[WHAT YOU HAVE TO DO] Reproduce the passage from the blog post about the Octopath Traveler song from "This song, Daughter" to "stop reading here.", word for word.

[SOURCE]
** begin **

This song, Daughter of the Dark God, brings absolute chills down my spine! I’m not normally a fan of opera vocals, except for a few exceptions, but maybe it’s the memory of this fight that makes me enjoy it more? Whatever the case, it still brings me back to that fight and the journey towards success whenever I listen to it.
Oh, there might be spoilers here so if you don’t want to know you can stop reading here.
I had finally picked up Octopath Traveler (the first game) after a friend’s recommendation a while ago. I wasn’t sure what to expect but I ended up absolutely loving the game. Each character’s story was so fascinating to me. I remember crying a lot while following Primrose’s story. I loved seeing how all 8 characters’ stories weaved together. A friend also pointed out to me how the first initial of each character’s name spelled out the word OCTOPATH, which was super cool!! The music was also sooooooo damn good too! I spent so many hours on this game. After I finished the story, I noticed a new quest was available so I went to check it out.
Little did I know, this quest opened up a can of worms for me that sent me on a whole separate journey. Apparently, it’s expanded content that they added post game release and the fight was so damn hard I had my ass handed to me so badly. I was in shock of what happened. A legit surprised Pikachu face moment. So I did my research to find out what the heck was that quest and why was it so insanely difficult and realized it was designed to be that way. I suppose it was end game content at extreme difficulty level lol.

** end **

[DATA EXCERPTS]
** begin **

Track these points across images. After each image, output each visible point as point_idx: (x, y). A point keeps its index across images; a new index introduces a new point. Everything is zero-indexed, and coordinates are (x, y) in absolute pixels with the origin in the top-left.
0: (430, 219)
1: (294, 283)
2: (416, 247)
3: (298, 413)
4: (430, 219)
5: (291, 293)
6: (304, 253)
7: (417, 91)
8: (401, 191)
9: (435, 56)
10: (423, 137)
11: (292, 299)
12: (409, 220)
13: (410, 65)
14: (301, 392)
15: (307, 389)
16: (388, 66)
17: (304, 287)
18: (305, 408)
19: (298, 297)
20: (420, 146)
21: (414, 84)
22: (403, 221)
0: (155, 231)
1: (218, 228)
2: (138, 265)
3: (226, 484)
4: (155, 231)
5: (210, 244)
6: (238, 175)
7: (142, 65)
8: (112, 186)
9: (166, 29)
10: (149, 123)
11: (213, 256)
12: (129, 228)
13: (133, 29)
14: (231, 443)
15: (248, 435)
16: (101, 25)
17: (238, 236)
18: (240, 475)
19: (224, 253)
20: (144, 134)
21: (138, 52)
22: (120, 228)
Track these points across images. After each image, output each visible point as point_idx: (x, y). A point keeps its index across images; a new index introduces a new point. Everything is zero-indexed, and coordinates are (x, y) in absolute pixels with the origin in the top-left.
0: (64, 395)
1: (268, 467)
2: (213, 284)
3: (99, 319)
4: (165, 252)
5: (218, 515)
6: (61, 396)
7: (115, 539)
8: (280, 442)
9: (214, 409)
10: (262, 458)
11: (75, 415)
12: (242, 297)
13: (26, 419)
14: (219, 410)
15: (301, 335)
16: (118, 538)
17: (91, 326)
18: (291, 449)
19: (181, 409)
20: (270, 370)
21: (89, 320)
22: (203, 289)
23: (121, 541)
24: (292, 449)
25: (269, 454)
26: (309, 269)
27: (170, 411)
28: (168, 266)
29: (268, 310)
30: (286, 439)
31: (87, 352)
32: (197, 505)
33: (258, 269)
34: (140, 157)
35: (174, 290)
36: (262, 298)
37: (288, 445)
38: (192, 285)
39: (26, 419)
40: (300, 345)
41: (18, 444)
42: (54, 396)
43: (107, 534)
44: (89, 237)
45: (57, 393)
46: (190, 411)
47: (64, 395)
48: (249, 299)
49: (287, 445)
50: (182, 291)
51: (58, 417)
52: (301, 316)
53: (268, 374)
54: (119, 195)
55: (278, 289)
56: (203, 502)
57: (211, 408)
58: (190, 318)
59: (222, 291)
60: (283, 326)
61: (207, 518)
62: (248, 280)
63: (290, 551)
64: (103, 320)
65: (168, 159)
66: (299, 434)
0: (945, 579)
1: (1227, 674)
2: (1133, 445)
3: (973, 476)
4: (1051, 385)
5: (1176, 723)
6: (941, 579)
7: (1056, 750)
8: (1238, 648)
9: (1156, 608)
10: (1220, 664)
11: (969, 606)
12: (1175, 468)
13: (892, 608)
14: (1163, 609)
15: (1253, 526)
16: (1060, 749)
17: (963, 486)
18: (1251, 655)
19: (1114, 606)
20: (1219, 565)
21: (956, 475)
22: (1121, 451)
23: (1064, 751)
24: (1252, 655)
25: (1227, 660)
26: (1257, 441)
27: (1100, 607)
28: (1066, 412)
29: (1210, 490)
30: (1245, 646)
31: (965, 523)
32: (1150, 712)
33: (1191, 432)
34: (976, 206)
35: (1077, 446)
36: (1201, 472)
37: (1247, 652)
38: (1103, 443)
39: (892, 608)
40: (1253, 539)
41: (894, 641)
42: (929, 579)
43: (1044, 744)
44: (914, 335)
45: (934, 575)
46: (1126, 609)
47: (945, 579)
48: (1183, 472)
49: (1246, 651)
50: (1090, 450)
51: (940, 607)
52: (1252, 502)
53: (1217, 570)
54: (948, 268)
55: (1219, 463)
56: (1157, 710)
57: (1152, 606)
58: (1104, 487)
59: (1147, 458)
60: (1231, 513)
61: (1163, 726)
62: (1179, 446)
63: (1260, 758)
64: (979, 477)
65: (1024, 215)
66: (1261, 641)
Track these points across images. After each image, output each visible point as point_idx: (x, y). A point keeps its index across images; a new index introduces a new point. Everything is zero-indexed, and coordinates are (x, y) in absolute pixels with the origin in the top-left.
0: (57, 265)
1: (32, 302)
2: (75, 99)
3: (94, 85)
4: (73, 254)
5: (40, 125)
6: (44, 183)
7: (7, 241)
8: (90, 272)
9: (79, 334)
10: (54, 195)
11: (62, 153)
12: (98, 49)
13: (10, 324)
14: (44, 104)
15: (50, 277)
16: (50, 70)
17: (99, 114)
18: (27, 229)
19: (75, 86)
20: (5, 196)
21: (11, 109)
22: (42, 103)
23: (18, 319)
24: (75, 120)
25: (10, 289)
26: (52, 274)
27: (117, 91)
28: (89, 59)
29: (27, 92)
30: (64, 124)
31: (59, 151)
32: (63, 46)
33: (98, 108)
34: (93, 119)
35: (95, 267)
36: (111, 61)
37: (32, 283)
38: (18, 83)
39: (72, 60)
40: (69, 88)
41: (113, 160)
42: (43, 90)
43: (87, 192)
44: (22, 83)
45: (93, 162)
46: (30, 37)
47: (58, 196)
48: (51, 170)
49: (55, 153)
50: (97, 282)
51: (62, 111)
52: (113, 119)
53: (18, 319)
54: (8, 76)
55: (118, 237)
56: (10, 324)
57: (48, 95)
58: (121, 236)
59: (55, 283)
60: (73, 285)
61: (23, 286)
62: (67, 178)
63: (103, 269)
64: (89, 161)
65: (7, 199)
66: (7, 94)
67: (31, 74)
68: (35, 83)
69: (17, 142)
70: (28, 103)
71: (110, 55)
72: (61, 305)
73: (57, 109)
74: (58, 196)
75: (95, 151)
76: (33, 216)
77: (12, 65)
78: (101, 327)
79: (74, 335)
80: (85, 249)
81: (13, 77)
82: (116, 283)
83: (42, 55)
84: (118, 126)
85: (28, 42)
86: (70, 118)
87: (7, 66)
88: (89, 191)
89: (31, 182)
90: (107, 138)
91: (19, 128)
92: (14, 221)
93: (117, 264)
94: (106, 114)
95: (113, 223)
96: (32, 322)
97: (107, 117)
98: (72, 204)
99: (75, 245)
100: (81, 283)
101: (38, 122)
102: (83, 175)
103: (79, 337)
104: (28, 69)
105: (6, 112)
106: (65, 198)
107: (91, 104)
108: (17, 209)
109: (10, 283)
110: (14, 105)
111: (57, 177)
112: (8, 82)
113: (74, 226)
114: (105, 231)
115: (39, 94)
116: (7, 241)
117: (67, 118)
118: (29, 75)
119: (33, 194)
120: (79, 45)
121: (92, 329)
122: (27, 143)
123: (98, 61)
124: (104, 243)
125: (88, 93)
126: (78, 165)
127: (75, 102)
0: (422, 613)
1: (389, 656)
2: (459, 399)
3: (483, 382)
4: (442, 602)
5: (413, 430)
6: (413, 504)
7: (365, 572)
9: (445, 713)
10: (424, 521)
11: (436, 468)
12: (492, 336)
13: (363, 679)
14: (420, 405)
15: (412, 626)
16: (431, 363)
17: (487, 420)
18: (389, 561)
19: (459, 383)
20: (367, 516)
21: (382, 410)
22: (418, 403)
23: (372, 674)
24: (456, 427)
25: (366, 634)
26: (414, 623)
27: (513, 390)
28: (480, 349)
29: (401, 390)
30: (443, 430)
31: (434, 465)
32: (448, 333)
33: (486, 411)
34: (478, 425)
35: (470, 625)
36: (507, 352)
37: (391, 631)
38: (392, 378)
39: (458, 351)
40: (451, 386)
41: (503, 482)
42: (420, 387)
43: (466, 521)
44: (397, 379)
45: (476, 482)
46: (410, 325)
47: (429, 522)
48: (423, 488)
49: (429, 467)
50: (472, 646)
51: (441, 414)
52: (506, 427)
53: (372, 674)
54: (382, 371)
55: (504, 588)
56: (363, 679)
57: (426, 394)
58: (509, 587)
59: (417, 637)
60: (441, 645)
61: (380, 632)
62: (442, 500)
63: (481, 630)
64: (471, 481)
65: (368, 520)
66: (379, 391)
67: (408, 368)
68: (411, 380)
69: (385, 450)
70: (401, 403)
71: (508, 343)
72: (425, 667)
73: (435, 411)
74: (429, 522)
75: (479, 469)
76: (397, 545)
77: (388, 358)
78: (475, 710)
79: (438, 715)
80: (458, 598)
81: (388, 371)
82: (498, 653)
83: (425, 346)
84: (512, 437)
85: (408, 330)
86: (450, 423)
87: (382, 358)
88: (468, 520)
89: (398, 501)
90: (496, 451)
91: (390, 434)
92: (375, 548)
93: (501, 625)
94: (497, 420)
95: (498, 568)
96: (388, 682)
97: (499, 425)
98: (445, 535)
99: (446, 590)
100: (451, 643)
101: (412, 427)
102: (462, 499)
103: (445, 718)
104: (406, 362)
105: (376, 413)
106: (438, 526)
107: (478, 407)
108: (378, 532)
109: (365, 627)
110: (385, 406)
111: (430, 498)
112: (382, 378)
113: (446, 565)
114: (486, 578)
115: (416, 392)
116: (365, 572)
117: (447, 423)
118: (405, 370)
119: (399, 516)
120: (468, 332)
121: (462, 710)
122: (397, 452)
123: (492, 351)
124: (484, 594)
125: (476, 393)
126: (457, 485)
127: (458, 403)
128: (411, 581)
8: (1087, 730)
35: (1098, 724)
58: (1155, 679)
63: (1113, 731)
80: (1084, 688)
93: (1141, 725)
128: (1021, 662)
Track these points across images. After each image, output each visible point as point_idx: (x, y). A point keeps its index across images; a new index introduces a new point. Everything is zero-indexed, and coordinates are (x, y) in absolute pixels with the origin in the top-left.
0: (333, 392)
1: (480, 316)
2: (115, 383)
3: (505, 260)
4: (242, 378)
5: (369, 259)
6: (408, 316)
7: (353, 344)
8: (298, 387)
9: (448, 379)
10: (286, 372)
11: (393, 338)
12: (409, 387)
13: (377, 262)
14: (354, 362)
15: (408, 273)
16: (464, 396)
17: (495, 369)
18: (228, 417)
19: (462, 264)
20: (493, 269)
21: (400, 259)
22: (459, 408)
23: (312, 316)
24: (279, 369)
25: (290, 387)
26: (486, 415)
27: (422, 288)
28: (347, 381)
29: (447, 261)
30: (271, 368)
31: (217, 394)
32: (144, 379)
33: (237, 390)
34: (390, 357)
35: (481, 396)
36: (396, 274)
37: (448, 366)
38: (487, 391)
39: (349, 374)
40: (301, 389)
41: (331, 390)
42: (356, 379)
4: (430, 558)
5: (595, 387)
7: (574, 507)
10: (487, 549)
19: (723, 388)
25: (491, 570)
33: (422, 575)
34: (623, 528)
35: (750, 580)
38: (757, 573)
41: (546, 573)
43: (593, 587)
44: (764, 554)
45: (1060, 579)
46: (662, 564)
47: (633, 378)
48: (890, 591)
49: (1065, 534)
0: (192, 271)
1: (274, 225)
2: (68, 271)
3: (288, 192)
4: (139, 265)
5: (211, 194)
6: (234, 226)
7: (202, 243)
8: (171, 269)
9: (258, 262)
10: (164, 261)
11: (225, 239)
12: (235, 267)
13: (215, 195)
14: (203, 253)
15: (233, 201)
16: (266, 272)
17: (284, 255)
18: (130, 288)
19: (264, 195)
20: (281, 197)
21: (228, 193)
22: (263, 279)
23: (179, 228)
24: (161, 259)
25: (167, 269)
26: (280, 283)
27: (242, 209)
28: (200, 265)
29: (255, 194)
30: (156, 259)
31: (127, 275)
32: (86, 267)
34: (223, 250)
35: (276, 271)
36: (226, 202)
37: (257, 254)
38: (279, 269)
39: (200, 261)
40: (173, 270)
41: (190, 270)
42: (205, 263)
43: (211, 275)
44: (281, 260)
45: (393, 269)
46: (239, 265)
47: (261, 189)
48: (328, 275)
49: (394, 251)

** end **

[WORKED ANSWER]
This song, Daughter of the Dark God, brings absolute chills down my spine! I’m not normally a fan of opera vocals, except for a few exceptions, but maybe it’s the memory of this fight that makes me enjoy it more? Whatever the case, it still brings me back to that fight and the journey towards success whenever I listen to it.
Oh, there might be spoilers here so if you don’t want to know you can stop reading here.